Small government grinds who point to stupid expenditures in the Pentagon in the tens of millions of dollars betray a fundamental, indeed disqualifying myopia about a budget of more than $600 billion yet still less than 3 percent of the nation’s GDP. Without the military and its vast budget there is no America for long. It will be attacked. It will be humbled. Americans will die in great numbers.

The Pentagon isn’t the most efficient agency in the world. It is, however, the best military in the world. I joke on the radio that when it comes to interviews, “I’m not perfect, I’m just the best.” That’s not a joke when it comes to the American armed services. The best security is worth the cost and worth as well the occasional inane program or maddening cost overrun.

Even as widely respected a critic of the Pentagon as Pulitzer winner Tom Ricks, an ardent advocate for military reform, admits that sequestration-driven cutting is the stupidest way possible to bring needed reform to the Department of Defense. And even critics of this or that weapons platform admit we need certain core platforms — such as our Ohio class submarines, a critical part of our essential nuclear deterrent — replaced within 15 years and we haven’t seriously begun that process.
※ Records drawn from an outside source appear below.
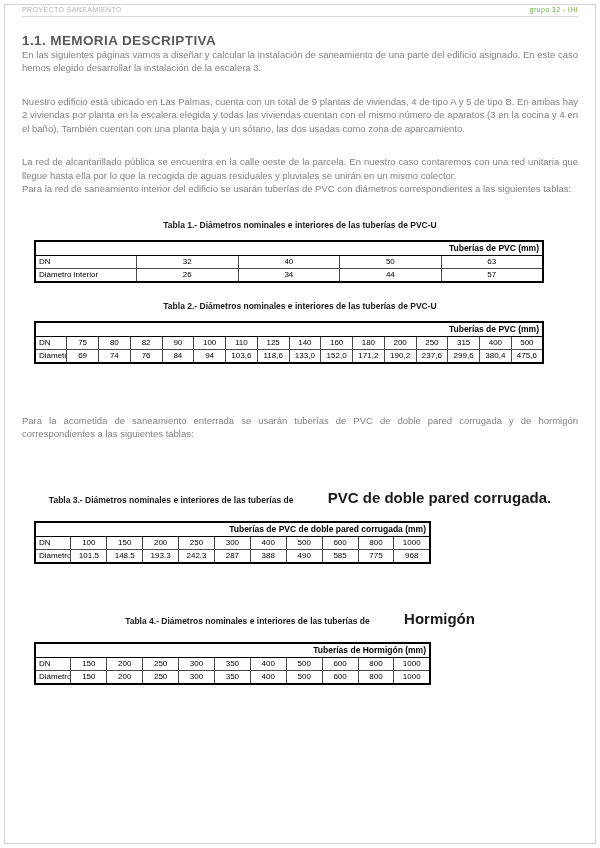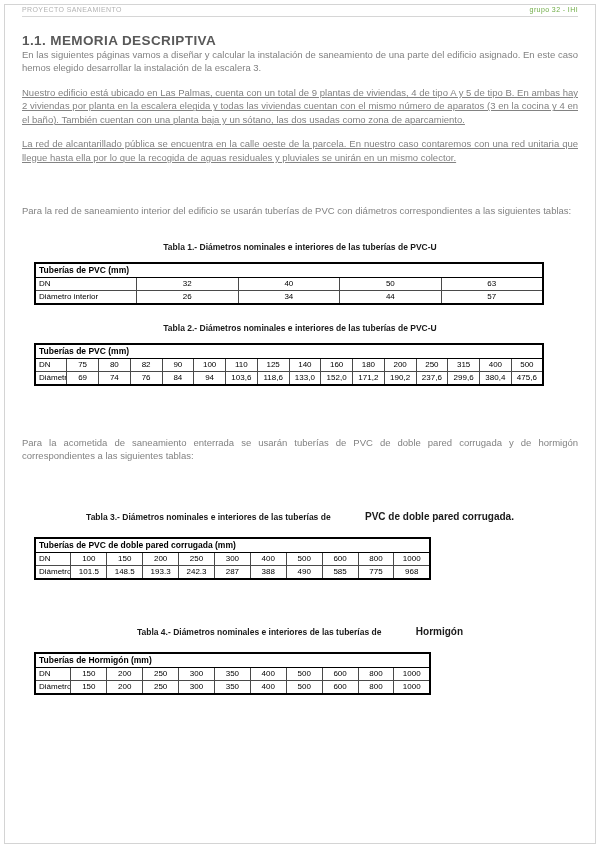--- a/index.html
+++ b/index.html
@@ -42,30 +42,30 @@
     color: #595959;
     letter-spacing: 0.4px;
   }
   p {
     font-size: 9.5px;
     line-height: 1.42;
     color: #828282;
     text-align: justify;
   }
   .mt-p1 { }
-  .mt-std { margin-top: 11px; text-decoration: underline; }
-  .mt-p4 { margin-top: 40px; }
+  .mt-std { margin-top: 20px; }
+  .mt-p4 { }
   .mt-p5 { margin-top: 50px; }
   .caption {
     text-align: center;
     font-size: 8.5px;
     font-weight: bold;
     color: #1a1a1a;
   }
-  .caption .emph-lg { font-size: 10px; padding-left: 32px; }
+  .caption .emph-lg { font-size: 15px; padding-left: 32px; }
   .mt-cap1 { margin-top: 24px; }
   .mt-cap2 { margin-top: 18px; }
   .mt-cap3 { margin-top: 48px; }
   .mt-cap4 { margin-top: 46px; }
   table {
     border-collapse: collapse;
     table-layout: fixed;
     font-size: 8px;
     color: #000000;
     margin-left: 12px;
@@ -76,21 +76,21 @@
   .w510 { width: 510px; }
   .w487 { width: 397px; }
   td {
     border: 1px solid #4a4a4a;
     padding: 1.5px 3px;
     text-align: center;
     white-space: nowrap;
     overflow: hidden;
   }
   td.thead {
-    text-align: left;
+    text-align: right;
     font-weight: bold;
     font-size: 8.5px;
     border-bottom: 1px solid #000;
   }
   td.rowlabel { text-align: left; }
   td:first-child { width: 82px; }
 </style>
 </head>
 <body>
 

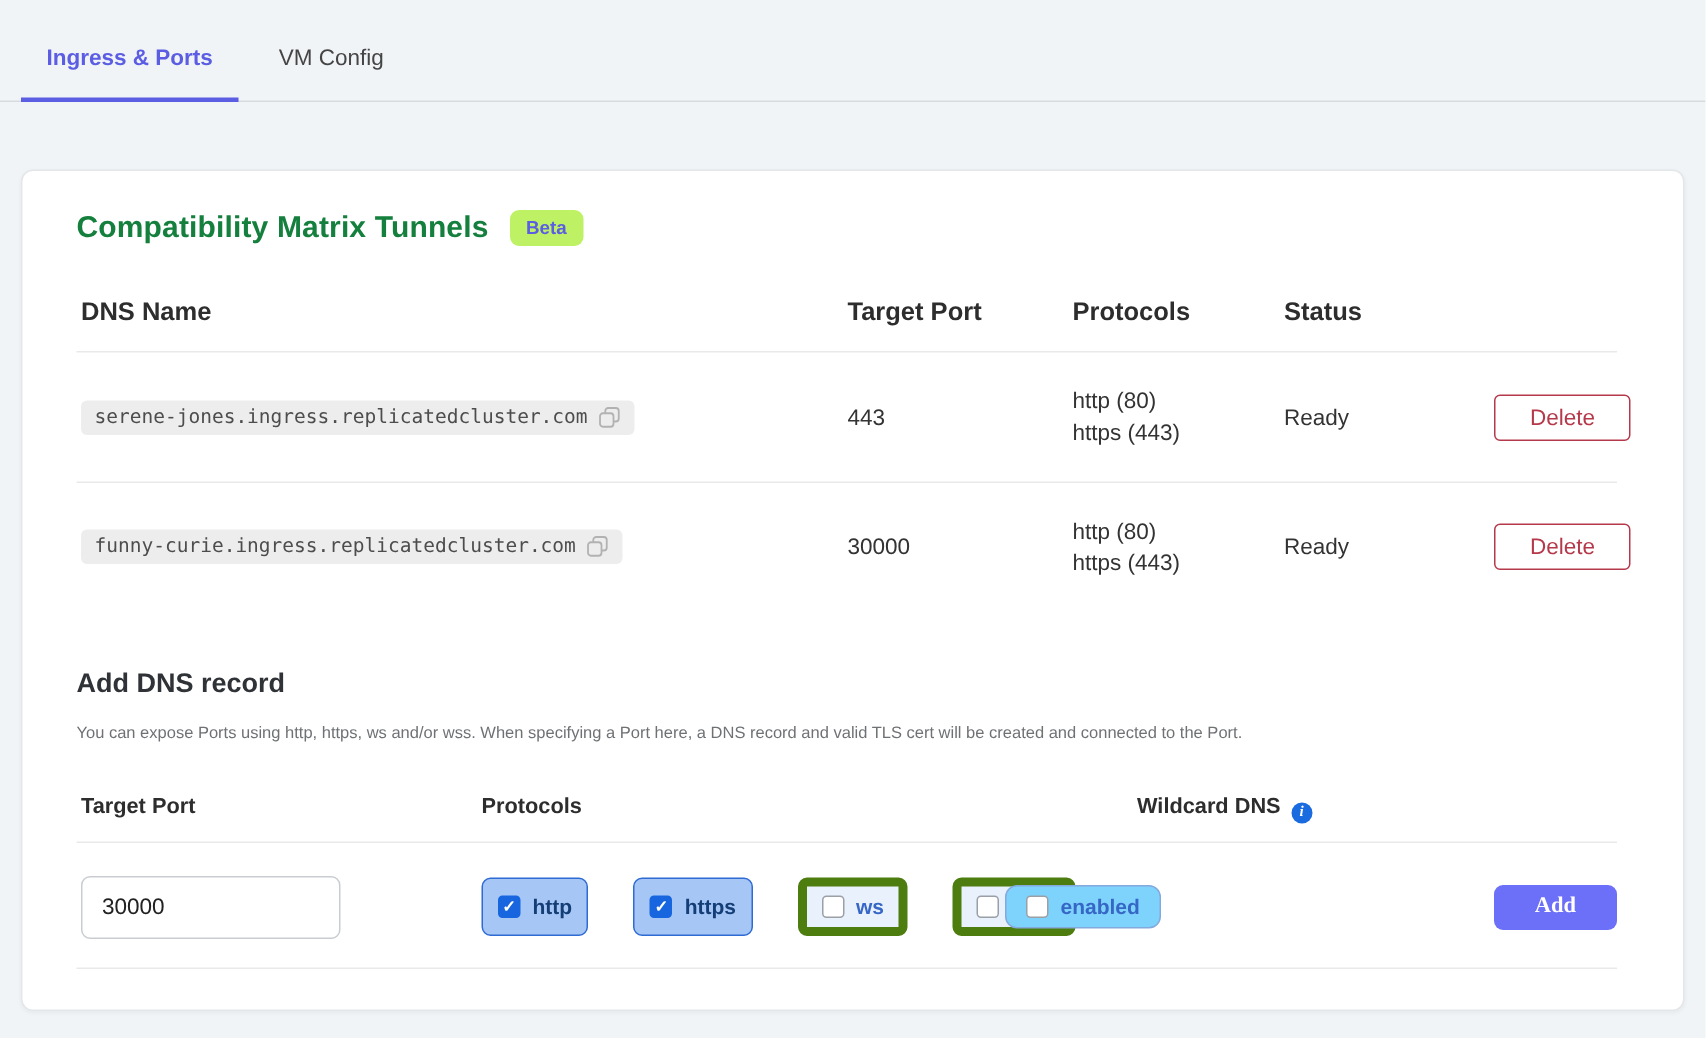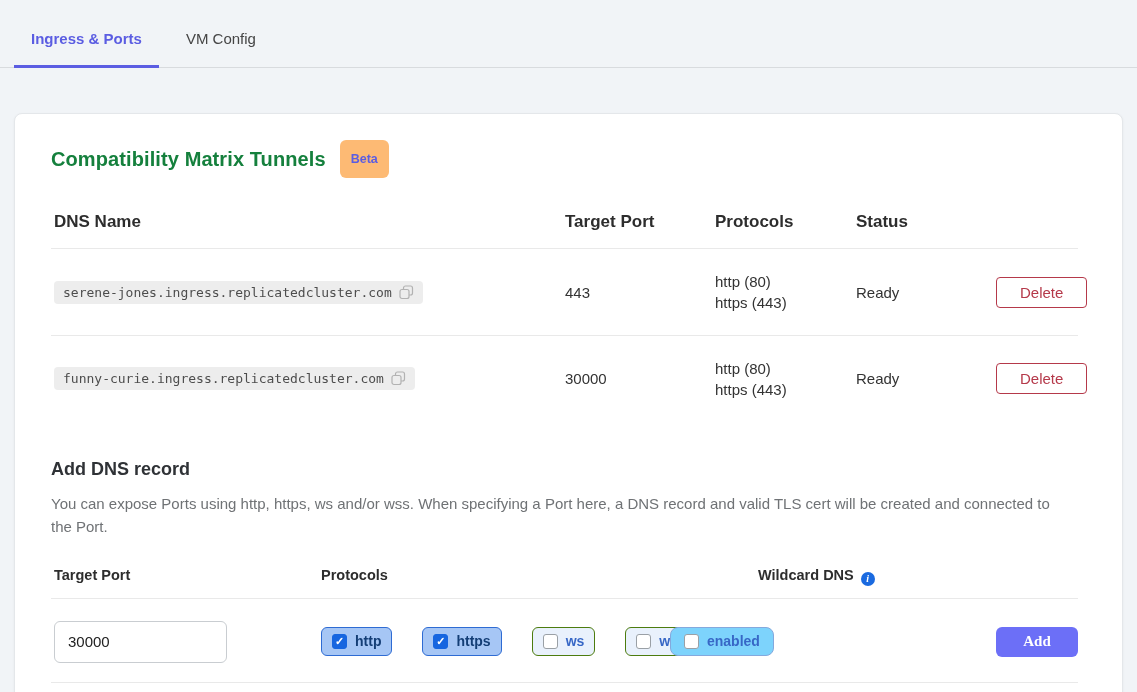--- a/index.html
+++ b/index.html
@@ -26,21 +26,21 @@
     margin:45px 14px 0; background:#fff;
     border:1px solid #e4e7ea; border-radius:8px;
     box-shadow:0 1px 3px rgba(20,30,40,.05);
     padding:26px 44px 24px 36px;
     min-height:561px;
   }
   .card-title-row { display:flex; align-items:center; gap:14px; }
   .card-title { font-size:20px; font-weight:700; color:#15803d; letter-spacing:.1px; }
   .beta-badge {
     font-size:12.5px; font-weight:600; color:#5b5de2;
-    background:#fdba74; padding:12px 11px; border-radius:6px;
+    background:#bef264; padding:5px 11px; border-radius:6px;
   }
   
   .tbl-header, .tbl-row {
     display:grid;
     grid-template-columns:511px 150px 141px 140px 1fr;
     align-items:center;
   }
   .tbl-header { margin-top:30px; padding:4px 0 16px 3px; border-bottom:1px solid #e9e9e9; }
   .th { font-size:17px; font-weight:700; color:#2d2d2d; }
   .tbl-row { height:86px; padding-left:3px; }
@@ -57,21 +57,21 @@
   .delete-btn {
     justify-self:end;
     font-family:"Liberation Sans", sans-serif;
     font-size:15px; font-weight:400; color:#b5394a;
     background:#fff; border:1px solid #b5394a; border-radius:4px;
     padding:6px 23px; cursor:pointer;
   }
   
   .section-title { margin-top:38px; font-size:18px; font-weight:700; color:#2f3236; }
   .section-desc {
-    margin-top:12px; font-size:15px; line-height:23px;
+    margin-top:12px; font-size:11px; line-height:23px;
     color:#6f7275; max-width:1010px;
   }
   .form-labels { display:flex; margin-top:28px; padding-left:3px; }
   .fl-col1 { width:267px; } .fl-col2 { width:437px; } .fl-col3 { flex:1; }
   .form-label { font-size:14.5px; font-weight:700; color:#2d2d2d; }
   .info-icon {
     display:inline-flex; align-items:center; justify-content:center;
     width:14px; height:14px; border-radius:50%;
     background:#1a6ae0; color:#fff; font-size:10px; font-weight:700;
     margin-left:7px; vertical-align:-2px; cursor:pointer;
@@ -85,21 +85,21 @@
   .fr-col3 { flex:1; display:flex; align-items:center; justify-content:space-between; }
   .port-input {
     width:173px; height:42px; border:1px solid #c9cdd1; border-radius:6px;
     font-family:"Liberation Sans", sans-serif; font-size:15px; color:#222;
     padding:0 13px; outline:none;
   }
   
   .chip {
     display:inline-flex; align-items:center;
     padding:6px 10px; border-radius:6px; margin-right:30px; cursor:pointer;
-    background:#e9f1fc; border:1px solid #4d7c0f;
+    background:#e9f1fc; border:6px solid #4d7c0f;
   }
   .chip:last-child { margin-right:4px; }
   .chip .box {
     width:15px; height:15px; border-radius:3px; margin-right:8px;
     background:#fff; border:1.5px solid #9aa0a6;
     display:flex; align-items:center; justify-content:center;
   }
   .chip .chip-label { font-size:14px; font-weight:700; color:#3767c6; line-height:15px; }
   .chip.checked { background:#a6c6f5; border:1px solid #2e6bd3; }
   .chip.checked .box { background:#1766e0; border:1.5px solid #1766e0; color:#fff; }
Our carrier groups — which project not just American power but American aid to the hardest hit parts of the world — need certain funding and replacement lines. These are not debatable topics. And the money for them isn’t there.

I have posted transcripts at of conversations from Friday with Senators Lindsey Graham and John McCain and national security expert Robert C. O’Brien. Read them all before the debate this week. There really isn’t a coherent, sustainable argument against breaking the sequestration cap when it comes to the Pentagon. Not a single Republican should vote against doing so. Those that do should be fired.